Technische Anpassung des Mautsystems erforderlich
Denn, so begründet es auch das Ministeriums-Papier, für die Ausdehnung der Maut auf alle Bundestraßen sind umfangreiche technische Anpassungen des Mautsystems erforderlich. Dies betrifft unter anderem neue Kontrollkonzepte sowie Anpassungen der zentralen Systemkomponenten, wie zum Beispiel der On Board Units (OBUs). Die Beauftragung dieser Leistungen kann "aus vergaberechtlichen Gründen" nicht im Rahmen des geltenden Betreibervertrages erfolgen. Der Zeitbedarf für die Aufrüstung des Systems bis zur Betriebsbereitschaft beträgt "voraussichtlich dreieinhalb Jahre". Eine Mauterhebung für das gesamte, etwa 30.000 Kilometer lange, außerörtliche Bundestraßennetz könne in dieser Legislaturperiode deshalb nicht mehr erreicht werden.
EU-Recht beachten
Beachtet werden muss in diesem Zusammenhang aber auch das EU-Recht, das den Bund zur Anerkennung zusätzlicher Anbieter von Mautdienstleistungen in Deutschland und damit zur Einrichtung eines Europäischen Elektronischen Mautdienstes (EEMD) verpflichtet. Laut Verkehrsministerium hat erst ein Unternehmen einen Antrag auf Registrierung beim Bundesamt für Güterverkehr (BAG) als EEMD-Anbieter vorgelegt. Es soll sich dabei um das deutsche Unternehmen Ages handeln, das bereits mit Toll Collect zusammen arbeitet.

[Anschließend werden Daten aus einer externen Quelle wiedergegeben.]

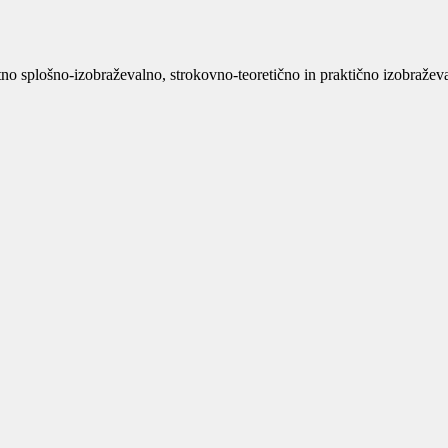
no splošno-izobraževalno, strokovno-teoretično in praktično izobraževan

Laufende Schiedsverfahren zwischen Bund und Toll Collect beachten
Ebenfalls beachtet werden müssen bei der Neujustierung des Mautsystems womöglich die zwischen dem Bund und Toll Collect noch laufenden Schiedsverfahren. Eine erste mündliche Verhandlung mit einem neuen Vorsitzenden Schiedsrichter soll es noch im Mai geben, eine weitere ist schließlich für September/Oktober geplant. Wann die Verfahren abgeschlossen werden können, ist zurzeit nicht vorhersehbar.